Okt 28

House of the Dead OverkillAlle, die sich mal wieder der gepflegten Zombie-Metzelei auf ihrer PS3 hingeben wollen, sind bei „House of the Dead: Overkill – Extended Cut“ genau richtig. Das Game kommt bei uns am Freitag, den 28. Oktober 2011, auf den Markt und wird so manch einem vielleicht ein bisschen bekannt vorkommen. Kein Wunder, denn bereits 2009 wurde das Spiel für die Wii veröffentlicht, jedoch funktionierte das Konzept auf der Konsole von Nintendo nicht so wirklich. Nun wird die Kleinstadt im Süden der USA also auf der PS3 von Mutanten überrannt und insgesamt vier spielbare Charaktere kämpfen dagegen an.


PS3 & Wii: Unterschiede und Urteile

„House of the Dead: Overkill – Extended Cut“ wurde für die Konsole aus dem Hause Sony ein neuer Anstrich in HD verpasst, den das Spiel auch bitter nötig hatte. Umfasste das Spiel auf der Wii noch sieben Level, haben die Macher auf der PS3 den Spielern zwei weitere Level, also insgesamt neun, spendiert. Neue Feinde kamen ebenfalls dazu. All dies fiel in den ersten House of the Dead: Overkill Tests durchweg positiv auf. IGN beispielsweise kann mit dieser Version durchaus leben und hat es daher mit der Note 7,5 bedacht. Neben einigen zusätzlichen Mini-Spielen hat man zudem die Möglichkeit sich den Mutanten im Koop-Modus zusammen mit einem Kumpel zu stellen.
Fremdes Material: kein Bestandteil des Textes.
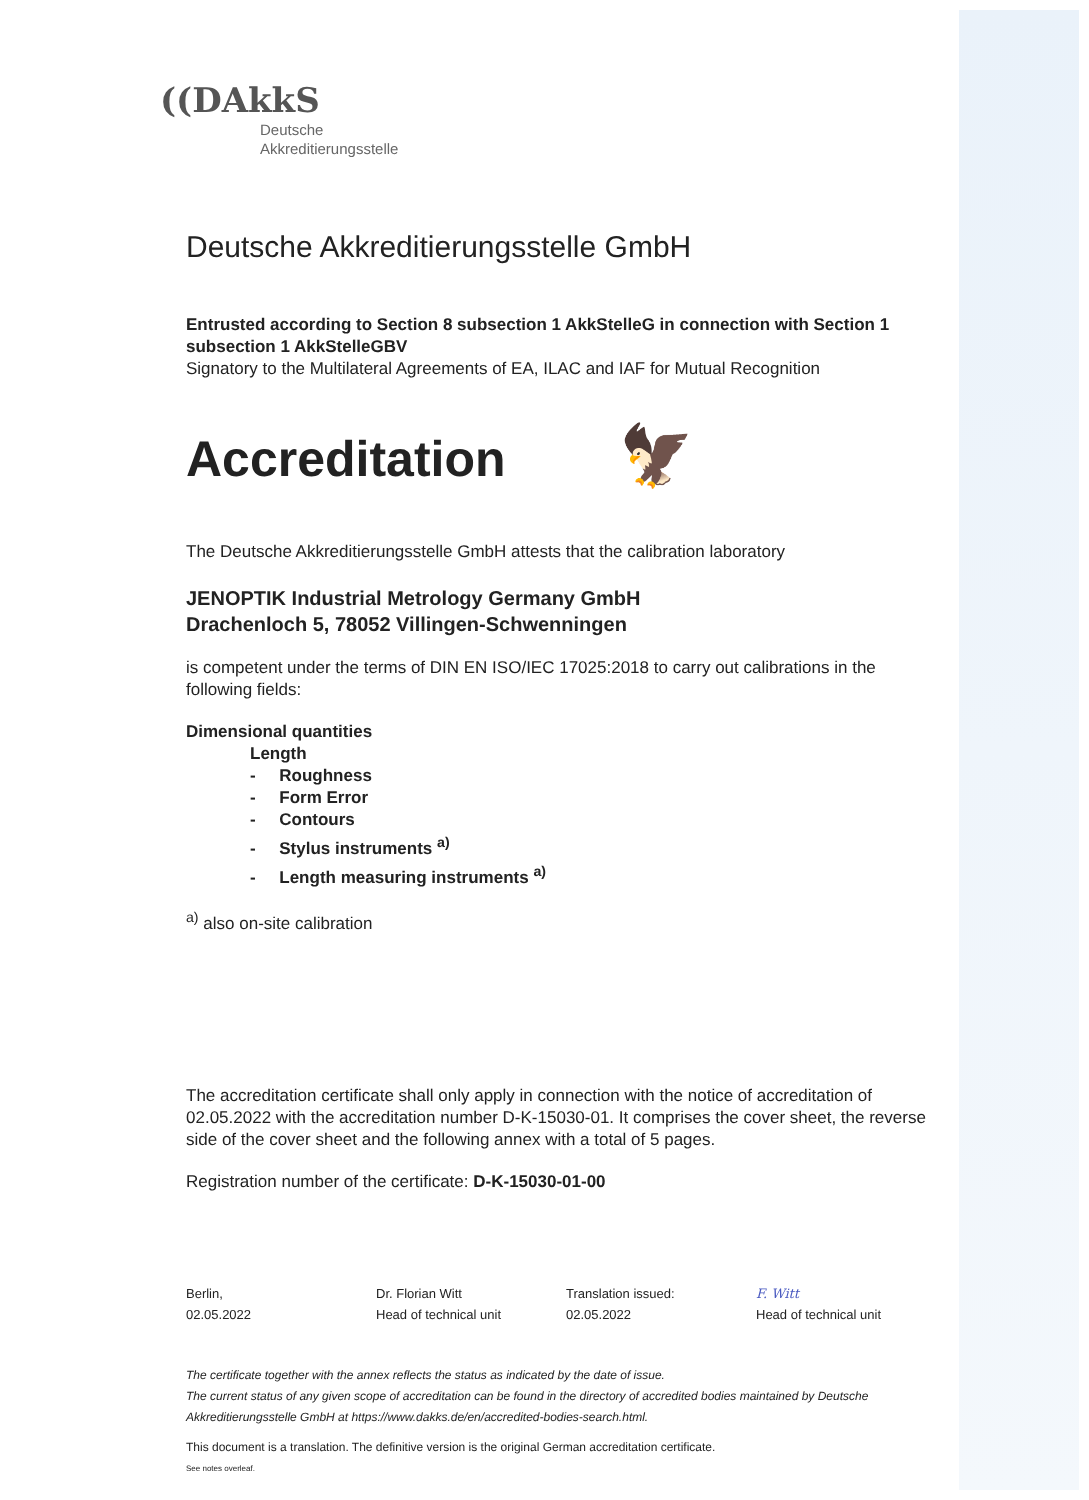((DAkkS
Deutsche
Akkreditierungsstelle
Deutsche Akkreditierungsstelle GmbH
Entrusted according to Section 8 subsection 1 AkkStelleG in connection with Section 1 subsection 1 AkkStelleGBV
Signatory to the Multilateral Agreements of EA, ILAC and IAF for Mutual Recognition
Accreditation 🦅
The Deutsche Akkreditierungsstelle GmbH attests that the calibration laboratory
JENOPTIK Industrial Metrology Germany GmbH
Drachenloch 5, 78052 Villingen-Schwenningen
is competent under the terms of DIN EN ISO/IEC 17025:2018 to carry out calibrations in the following fields:
Dimensional quantities
Length
- Roughness
- Form Error
- Contours
- Stylus instruments <sup>a)</sup>
- Length measuring instruments <sup>a)</sup>
<sup>a)</sup> also on-site calibration
The accreditation certificate shall only apply in connection with the notice of accreditation of 02.05.2022 with the accreditation number D-K-15030-01. It comprises the cover sheet, the reverse side of the cover sheet and the following annex with a total of 5 pages.
Registration number of the certificate: D-K-15030-01-00
Berlin,
02.05.2022
Dr. Florian Witt
Head of technical unit
Translation issued:
02.05.2022
F. Witt
Head of technical unit
The certificate together with the annex reflects the status as indicated by the date of issue.
The current status of any given scope of accreditation can be found in the directory of accredited bodies maintained by Deutsche Akkreditierungsstelle GmbH at https://www.dakks.de/en/accredited-bodies-search.html.
This document is a translation. The definitive version is the original German accreditation certificate.
See notes overleaf.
House of the Dead: OverkillVom Aussehen her sorgt ein Look, der einem Zombie-Film aus den 70ern ähnelt, für Atmosphäre, die durch derbe Sprüche und Flüche genauso unterstützt wird wie durch den etwas eigenwilligen Erzähler. Grafisch ist das Game an sich in Ordnung, jedoch befindet es sich auch nicht auf einem hohen Niveau, was man beispielsweise daran sieht, dass manche Charaktere doch ein wenig unabsichtlich und nicht im Rahmen ihres Mutanten-Daseins verunstaltet sind. Das Spiel selbst ist leider nach ein paar Stunden durchgespielt, selbst wenn man kein allzu großer Shooter-Profi ist. Aufgrund der beiden zuletzt genannten Tatsachen vergibt Eurogamer Sweden im Test daher nur magere 40 Punkte.
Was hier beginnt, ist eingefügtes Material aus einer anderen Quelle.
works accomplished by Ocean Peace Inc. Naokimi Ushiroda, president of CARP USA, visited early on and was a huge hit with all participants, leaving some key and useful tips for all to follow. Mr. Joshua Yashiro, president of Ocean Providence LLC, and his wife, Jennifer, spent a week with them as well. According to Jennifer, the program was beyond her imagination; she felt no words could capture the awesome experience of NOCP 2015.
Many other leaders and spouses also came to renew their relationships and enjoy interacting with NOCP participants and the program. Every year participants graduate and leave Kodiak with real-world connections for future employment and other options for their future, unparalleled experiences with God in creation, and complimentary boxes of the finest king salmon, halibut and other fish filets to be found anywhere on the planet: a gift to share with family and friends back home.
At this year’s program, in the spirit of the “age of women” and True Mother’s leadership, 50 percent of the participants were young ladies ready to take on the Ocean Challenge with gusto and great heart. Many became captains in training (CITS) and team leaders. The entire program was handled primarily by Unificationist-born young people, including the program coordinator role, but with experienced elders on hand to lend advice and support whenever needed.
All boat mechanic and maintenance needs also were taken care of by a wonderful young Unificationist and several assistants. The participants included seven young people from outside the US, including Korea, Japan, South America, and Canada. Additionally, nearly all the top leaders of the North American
So negativ waren aber natürlich nicht alle. Als positiv empfanden die meisten im Test, dass man „House of the Dead: Overkill – Extended Cut“ mit Playstation Move spielen kann. Man ballert sich also durch die Reihen von Mutanten mit Hilfe der Bewegungssteuerung und feuert mit ganzem Körpereinsatz wild durch die Gegend. Auch wenn die Zielerfassung dabei laut IGN nicht immer so präzise ist, macht das Gameplay auf diese Weise durchaus ziemlich viel Spaß. Leider sind die Gegner allesamt, selbst die Bosse, nicht besonders schwer. Ein höherer Schwierigkeitsgrad mit unter anderem mehr Feinden verbessert das Ganze nicht wirklich.
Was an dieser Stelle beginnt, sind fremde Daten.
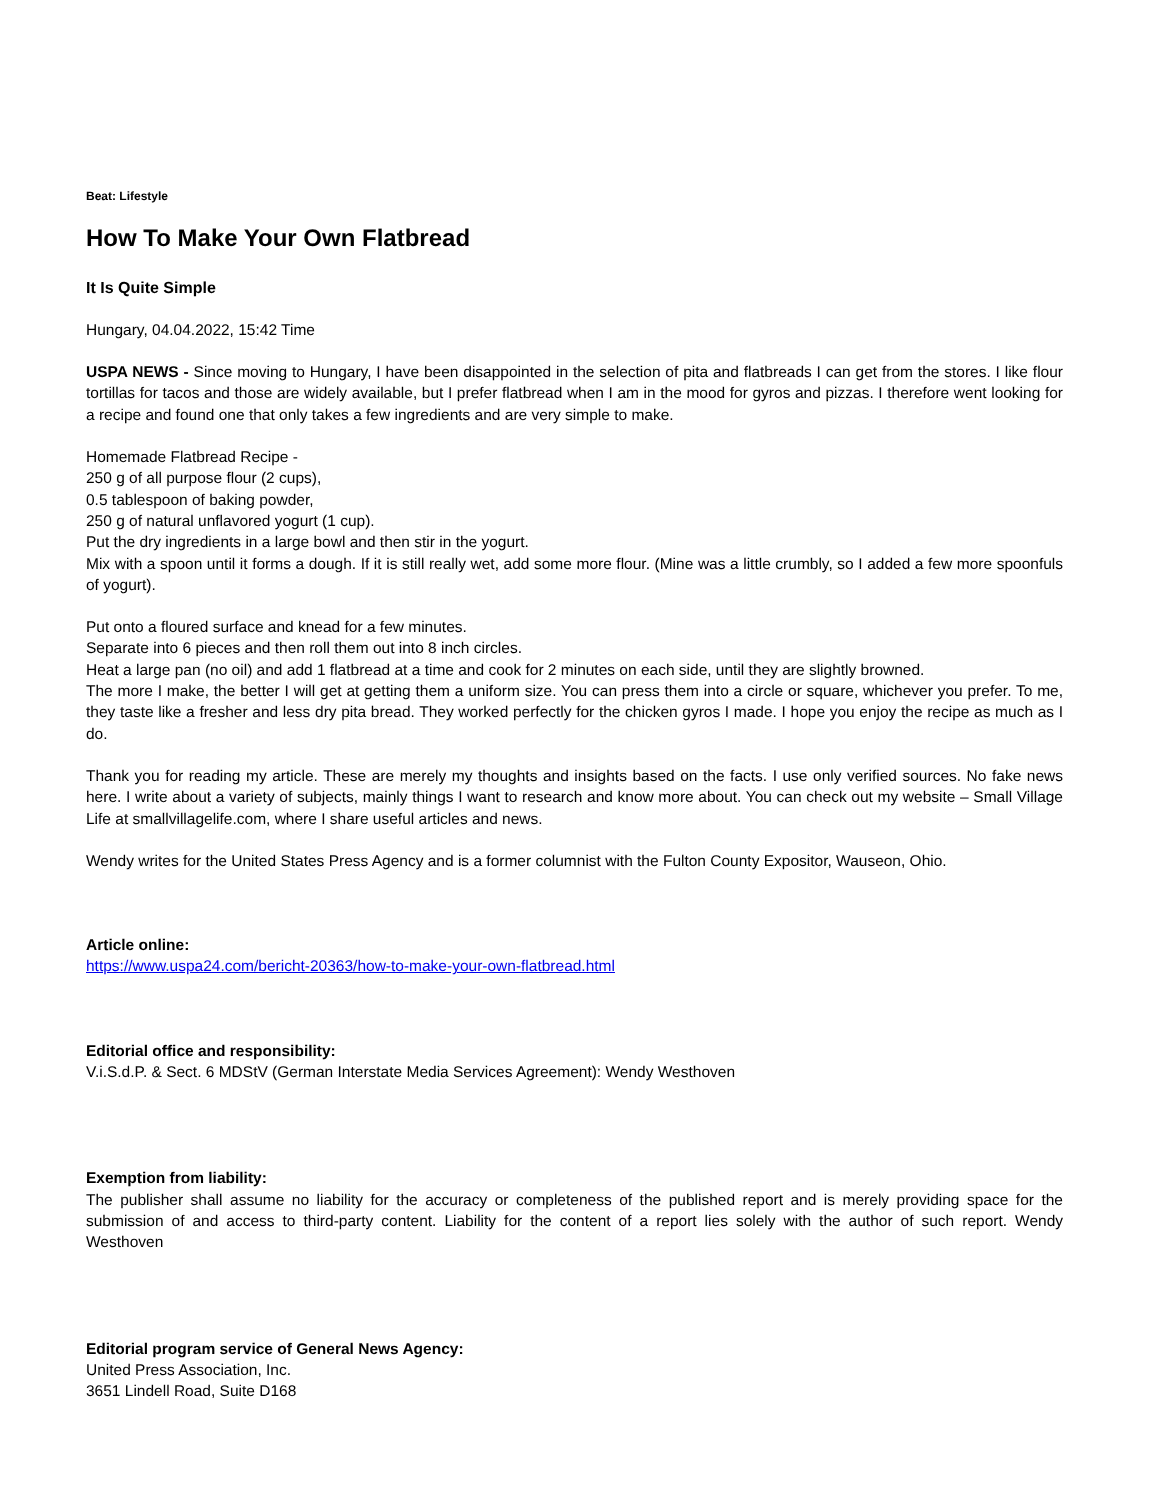Beat: Lifestyle
How To Make Your Own Flatbread
It Is Quite Simple
Hungary, 04.04.2022, 15:42 Time
USPA NEWS - Since moving to Hungary, I have been disappointed in the selection of pita and flatbreads I can get from the stores. I like flour tortillas for tacos and those are widely available, but I prefer flatbread when I am in the mood for gyros and pizzas. I therefore went looking for a recipe and found one that only takes a few ingredients and are very simple to make.
Homemade Flatbread Recipe -
250 g of all purpose flour (2 cups),
0.5 tablespoon of baking powder,
250 g of natural unflavored yogurt (1 cup).
Put the dry ingredients in a large bowl and then stir in the yogurt.
Mix with a spoon until it forms a dough. If it is still really wet, add some more flour. (Mine was a little crumbly, so I added a few more spoonfuls of yogurt).
Put onto a floured surface and knead for a few minutes.
Separate into 6 pieces and then roll them out into 8 inch circles.
Heat a large pan (no oil) and add 1 flatbread at a time and cook for 2 minutes on each side, until they are slightly browned.
The more I make, the better I will get at getting them a uniform size. You can press them into a circle or square, whichever you prefer. To me, they taste like a fresher and less dry pita bread. They worked perfectly for the chicken gyros I made. I hope you enjoy the recipe as much as I do.
Thank you for reading my article. These are merely my thoughts and insights based on the facts. I use only verified sources. No fake news here. I write about a variety of subjects, mainly things I want to research and know more about. You can check out my website – Small Village Life at smallvillagelife.com, where I share useful articles and news.
Wendy writes for the United States Press Agency and is a former columnist with the Fulton County Expositor, Wauseon, Ohio.
Article online:
https://www.uspa24.com/bericht-20363/how-to-make-your-own-flatbread.html
Editorial office and responsibility:
V.i.S.d.P. & Sect. 6 MDStV (German Interstate Media Services Agreement): Wendy Westhoven
Exemption from liability:
The publisher shall assume no liability for the accuracy or completeness of the published report and is merely providing space for the submission of and access to third-party content. Liability for the content of a report lies solely with the author of such report. Wendy Westhoven
Editorial program service of General News Agency:
United Press Association, Inc.
3651 Lindell Road, Suite D168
Fazit im House of the Dead: Overkill Test

Um ein Fazit zu ziehen, die neue Version von House of the Dead: Overkill ist sicherlich nicht das Spiel des Jahres und reine Geschmackssache, jedoch werden sich vor allem Fans von Zombie-Klassikern darin durchaus wohl fühlen. Es ist ein Game für einen netten Abend mit Freunden oder eines, das man nebenbei mal eben zockt. Zudem können sich natürlich auch die Cracks auf Playstation Network messen und versuchen sich an Punkten zu übertreffen. Auf metacritic.com ist die durchschnittliche Wertung mit 74 von 100 möglichen Punkten also durchaus passend.